- [Exercise aim]:
Can you rewrite the lines from the one containing "Q: How many jars are in the drawer?" through the one containing "A: The image shows", swapping "drawer" for "cabinet", leaving everything else as it is, and giving back only those lines?
[Start Listed records]
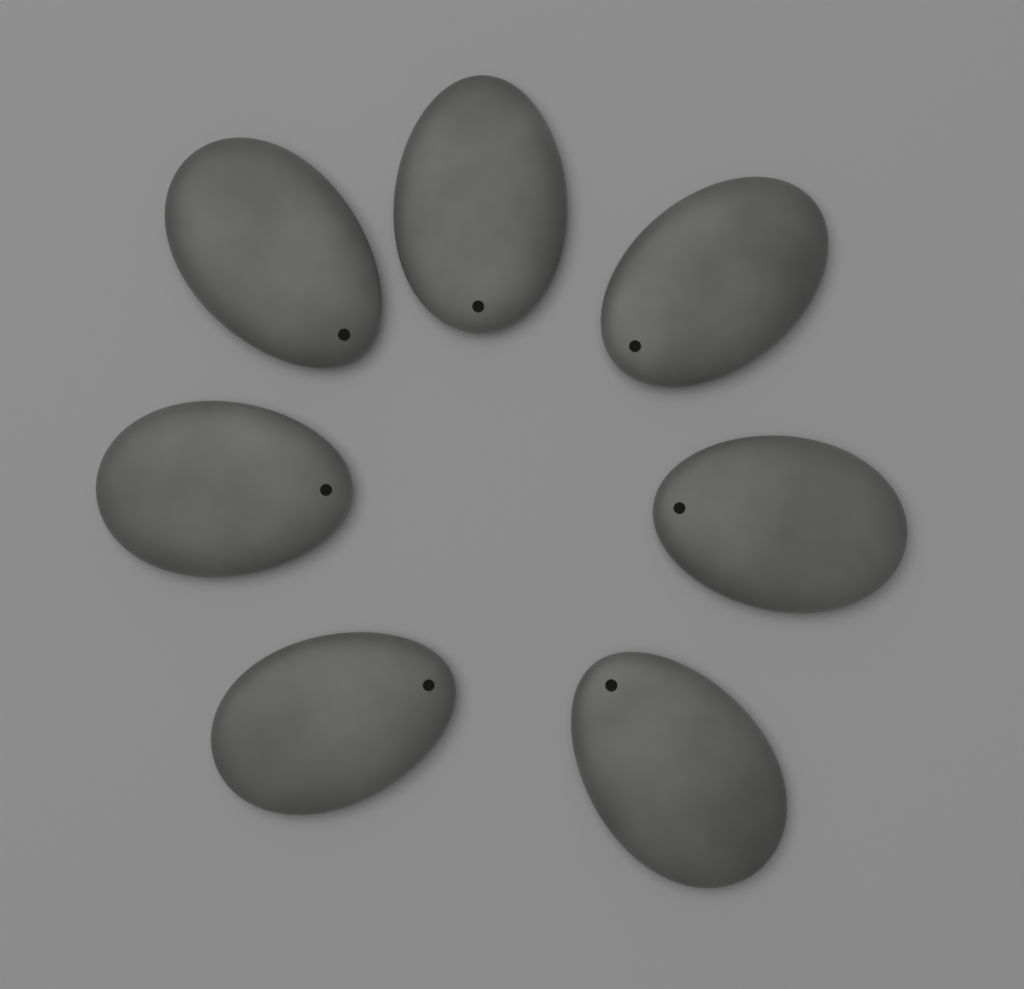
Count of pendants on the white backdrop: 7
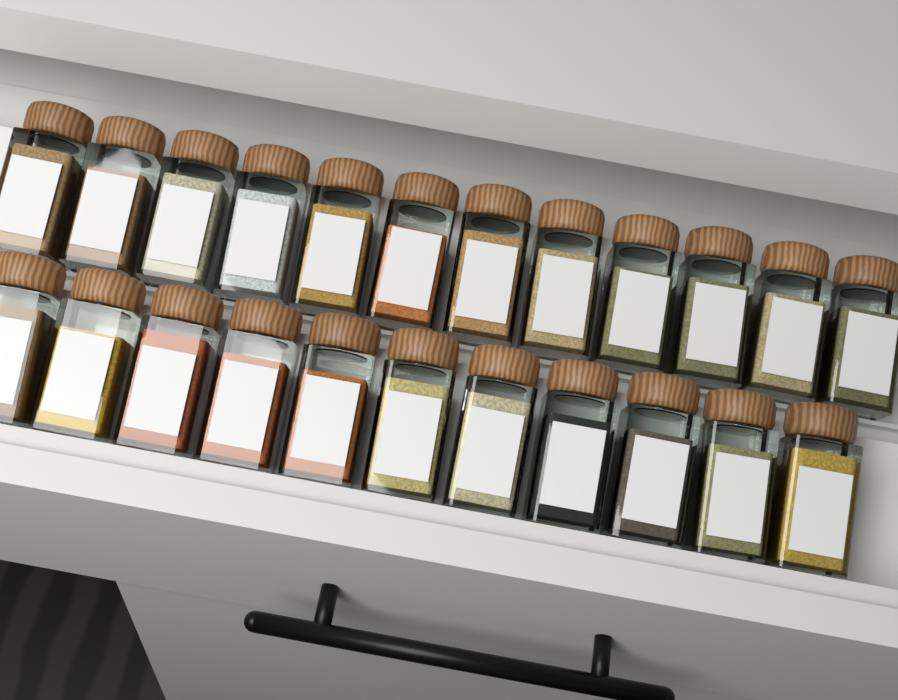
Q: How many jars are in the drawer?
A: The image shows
[End Listed records]
[Start Listed records]
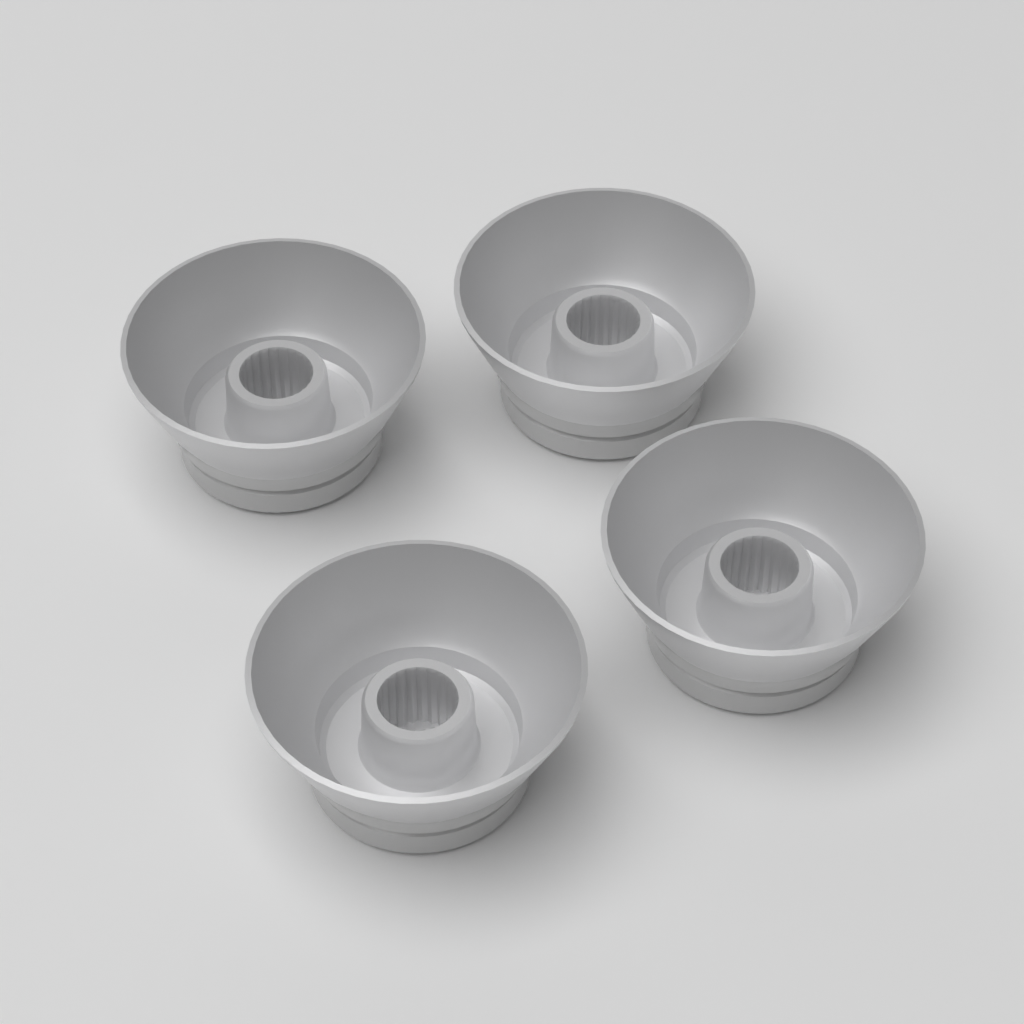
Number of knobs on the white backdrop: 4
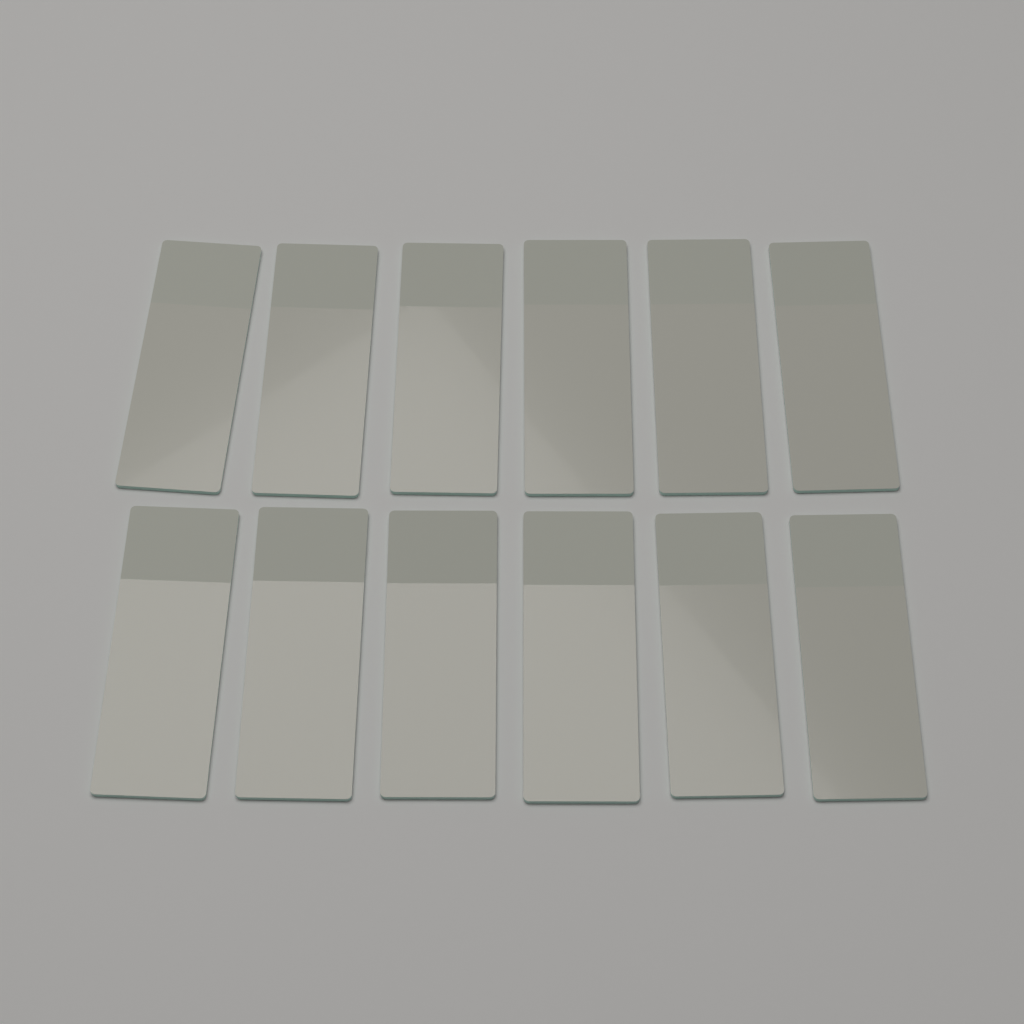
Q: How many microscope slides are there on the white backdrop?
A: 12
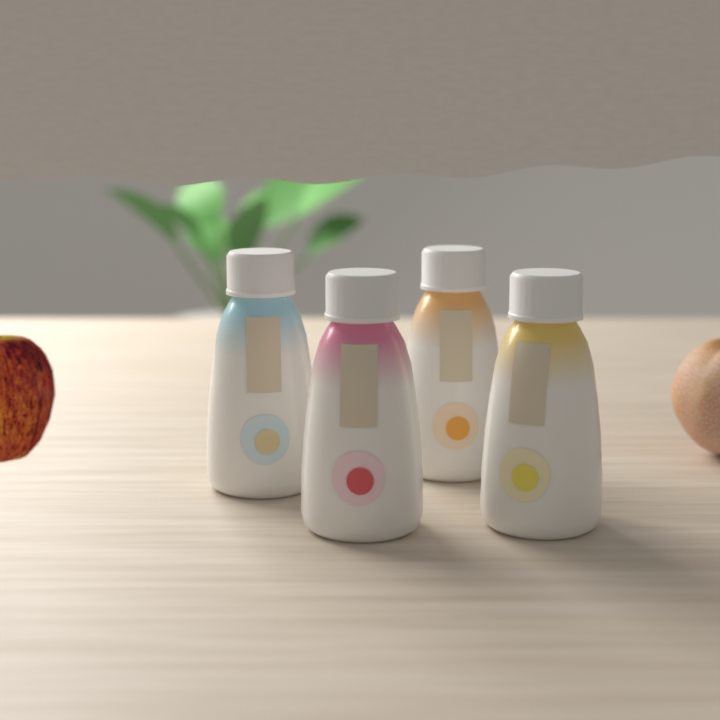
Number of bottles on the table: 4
[End Listed records]
- [Solved problem]:
Q: How many jars are in the cabinet?
A: The image shows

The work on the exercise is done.